🧹 Why Your CRM Is Full of Dead Contacts, And What Proper Data Hygiene Actually Looks Like
Every CRM I look at has a dirty secret. Somewhere between a third and a half of the contacts in it are dead. Not deleted. Not unsubscribed. Just inert. They haven't opened, clicked, replied, visited or bought in years.
And they're costing you money.
Most SME owners have no idea this is happening, because the CRM doesn't shout about it. The contact count keeps going up. The marketing team keeps adding to the list. The dead weight quietly accumulates underneath, like silt building up in a riverbed.
💸 The Cost of Carrying Dead Weight
Most SMEs don't realise that dead contacts have a real, measurable cost.
You're paying for them. HubSpot, Salesforce, Dotdigital and most others charge by contact count. Carry 50,000 dead contacts on a marketing platform that charges per contact and you're paying real money every month for storage you don't need. I've seen accounts where 60% of the contact bill was dead weight.
They're hurting your deliverability. Sending to people who never engage tells inbox providers your list is low quality. That damages delivery for everyone else on your list. The active subscribers you actually want to reach are getting fewer of your emails because the dead ones keep dragging the engagement average down.
They're skewing your reporting. Open rate of 12% sounds bad. But if half your list is dead, your open rate among engaged contacts might be 24%. You're making decisions based on a denominator that's wrong. You think your campaigns are failing when actually they're working perfectly well, just to a smaller-than-expected audience.
They're masking your real customer base. If you don't know who's actually engaged, you cannot segment, personalise or target effectively. Lifecycle campaigns rely on knowing who's active. Dead contacts pollute every behavioural segment you try to build, because the system doesn't know they're not really there anymore.
🔬 What Proper Hygiene Actually Looks Like
This is the routine I run for clients. It's not complicated. It just has to be done with intent.
1. Define what "engaged" means for your business. For most SMEs, that's opened, clicked or visited in the last 12 months. For higher-consideration B2B (think professional services or capital purchases), you might extend that to 18 or 24 months. The exact number matters less than having an agreed definition that everyone uses.
2. Tag everything by engagement status. Active, dormant, lapsed, dead. Make it a visible field on every contact, automatically updated. You should be able to filter to "all dead contacts" or "all active contacts" with one click.
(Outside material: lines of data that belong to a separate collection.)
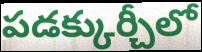
పడక్కుర్చీలో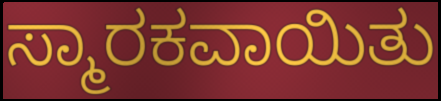
ಸ್ಮಾರಕವಾಯಿತುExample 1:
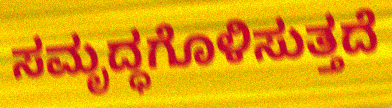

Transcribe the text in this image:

ಸಮೃದ್ಧಗೊಳಿಸುತ್ತದೆ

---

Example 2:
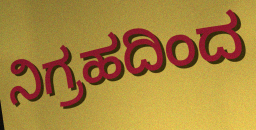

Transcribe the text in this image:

ನಿಗ್ರಹದಿಂದ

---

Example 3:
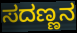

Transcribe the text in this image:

ಸದಣ್ಣನ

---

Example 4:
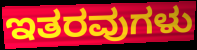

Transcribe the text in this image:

ಇತರವುಗಳು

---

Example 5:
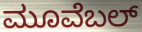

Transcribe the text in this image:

ಮೂವೆಬಲ್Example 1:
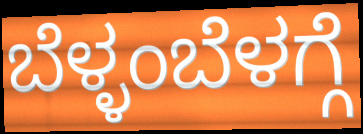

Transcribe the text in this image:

ಬೆಳ್ಳಂಬೆಳಗ್ಗೆ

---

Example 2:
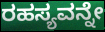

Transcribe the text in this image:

ರಹಸ್ಯವನ್ನೇ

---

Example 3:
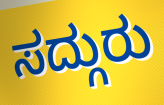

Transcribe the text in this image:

ಸದ್ಗುರು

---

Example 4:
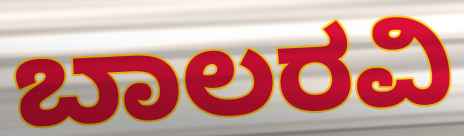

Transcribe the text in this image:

ಬಾಲರವಿ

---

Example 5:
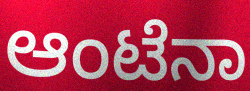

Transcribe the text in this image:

ಆಂಟೆನಾ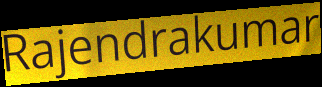
RajendrakumarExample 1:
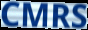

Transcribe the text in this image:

CMRS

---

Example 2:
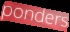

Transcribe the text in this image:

ponders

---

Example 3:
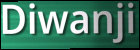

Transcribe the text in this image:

Diwanji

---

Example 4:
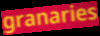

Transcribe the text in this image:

granaries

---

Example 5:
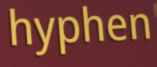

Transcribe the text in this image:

hyphen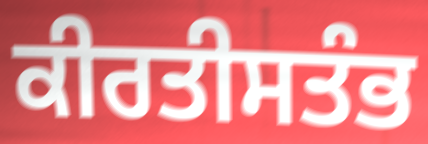
ਕੀਰਤੀਸਤੰਭ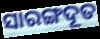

3. Run a reactivation campaign on dormant contacts. One last attempt to re-engage. Make it good. A short sequence, two or three emails, with a clear question: do you still want to hear from us? Make the value clear and the unsubscribe easy. The ones who respond are gold. The ones who don't were never coming back anyway.
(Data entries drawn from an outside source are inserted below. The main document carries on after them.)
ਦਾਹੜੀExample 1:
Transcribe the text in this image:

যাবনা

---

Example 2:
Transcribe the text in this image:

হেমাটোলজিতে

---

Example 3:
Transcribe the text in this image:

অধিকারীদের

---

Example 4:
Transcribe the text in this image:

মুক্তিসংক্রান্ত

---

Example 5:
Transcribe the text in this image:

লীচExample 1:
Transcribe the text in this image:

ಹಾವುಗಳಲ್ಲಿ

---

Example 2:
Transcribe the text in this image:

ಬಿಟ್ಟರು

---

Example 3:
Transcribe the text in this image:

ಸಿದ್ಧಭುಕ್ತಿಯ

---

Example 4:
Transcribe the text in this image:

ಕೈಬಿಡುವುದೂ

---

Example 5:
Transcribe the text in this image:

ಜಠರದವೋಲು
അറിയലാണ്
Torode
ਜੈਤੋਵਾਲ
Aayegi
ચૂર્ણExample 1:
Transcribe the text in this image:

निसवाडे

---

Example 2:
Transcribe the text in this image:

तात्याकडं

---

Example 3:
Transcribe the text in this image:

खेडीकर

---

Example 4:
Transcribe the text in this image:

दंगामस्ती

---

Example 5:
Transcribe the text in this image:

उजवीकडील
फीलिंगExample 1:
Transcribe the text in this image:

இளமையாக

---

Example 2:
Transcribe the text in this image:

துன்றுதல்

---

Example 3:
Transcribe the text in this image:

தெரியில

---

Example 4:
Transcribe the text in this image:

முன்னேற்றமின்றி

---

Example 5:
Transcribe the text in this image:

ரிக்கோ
4. Suppress, don't delete. Move dead contacts to a suppressed list. Don't bin them. You may want them later for compliance or reference, especially under GDPR where you may need to demonstrate consent history. Suppression keeps them out of your active marketing while preserving the record.
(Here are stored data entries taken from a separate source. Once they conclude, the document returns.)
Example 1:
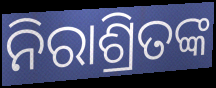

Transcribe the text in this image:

ନିରାଶ୍ରିତଙ୍କ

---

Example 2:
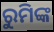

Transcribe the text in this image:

ରୁମିଙ୍କ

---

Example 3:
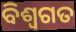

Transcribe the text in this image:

ବିଶ୍ଵଗତ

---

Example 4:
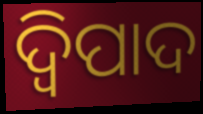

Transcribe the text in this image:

ଦ୍ୱିପାଦ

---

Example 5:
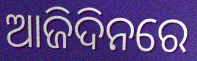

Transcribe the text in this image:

ଆଜିଦିନରେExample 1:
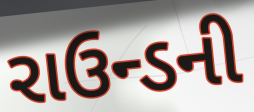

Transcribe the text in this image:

રાઉન્ડની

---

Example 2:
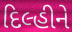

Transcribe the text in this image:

દિલ્હીને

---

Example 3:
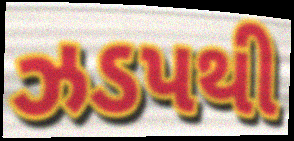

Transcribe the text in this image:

ઝડપથી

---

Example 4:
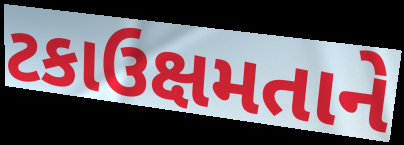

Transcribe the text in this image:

ટકાઉક્ષમતાને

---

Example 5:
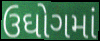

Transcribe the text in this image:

ઉઘોગમાંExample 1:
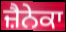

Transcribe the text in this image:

ਜ਼ੈਨੇਕਾ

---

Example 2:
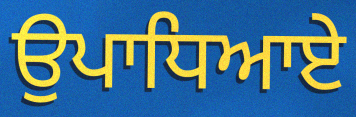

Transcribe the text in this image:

ਉਪਾਧਿਆਏ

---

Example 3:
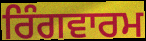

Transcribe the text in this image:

ਰਿੰਗਵਾਰਮ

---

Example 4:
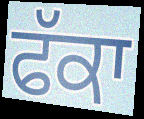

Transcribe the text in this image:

ਫੱਕਾ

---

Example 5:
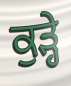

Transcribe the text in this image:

ਕੁੜ੍ਹੇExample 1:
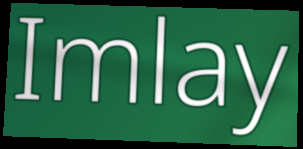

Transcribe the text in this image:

5. Build hygiene into your routine. Quarterly audits. New contacts get tagged from day one. Bounces get processed weekly. Hard bounces get suppressed automatically. This becomes a discipline, not a one-off project. Otherwise the silt builds up again within 18 months.
🚨 The Mistake Almost Everyone Makes
The instinct most people have, when I show them their dead contact data, is to keep them just in case.
Just in case they come back. Just in case we need to reach them. Just in case there's a campaign down the line where they might convert.
I understand the instinct. But it's the wrong call. Carrying dead contacts is like carrying old stock. It costs you money, it confuses your reporting, and it makes you look like a worse marketer than you actually are. The 5% reactivation rate from a hypothetical future campaign does not justify the ongoing damage to deliverability and reporting clarity.
When I cleaned up the database at Goodwood, we cut email volume by 60% while increasing engagement, partly through better targeting and partly through ruthless hygiene. Same principle applies in a business of any size.
⚖️ A Quick Word on GDPR
Cleaning your list isn't just commercially sensible. It's also part of your obligations under GDPR.
Holding personal data indefinitely "just in case" isn't compliant. The principle of storage limitation says you should keep data only as long as you have a legitimate reason to. A contact who hasn't engaged in three years is a hard case to defend if you're audited.
Suppression with eventual deletion (after a defined retention period, documented in your privacy policy) is the cleaner answer. It protects you commercially and legally at the same time.
🧭 Final Thought
Your CRM should reflect the reality of your audience. Not the fiction of who they were three years ago.
If you've never run a proper hygiene exercise, the first one will probably reduce your list by 30 to 50%. That feels frightening. It shouldn't. The 50% you keep is the half that was actually paying attention. Everything else was noise.
When was the last time your CRM had a proper clean? If you can't remember, that's the answer.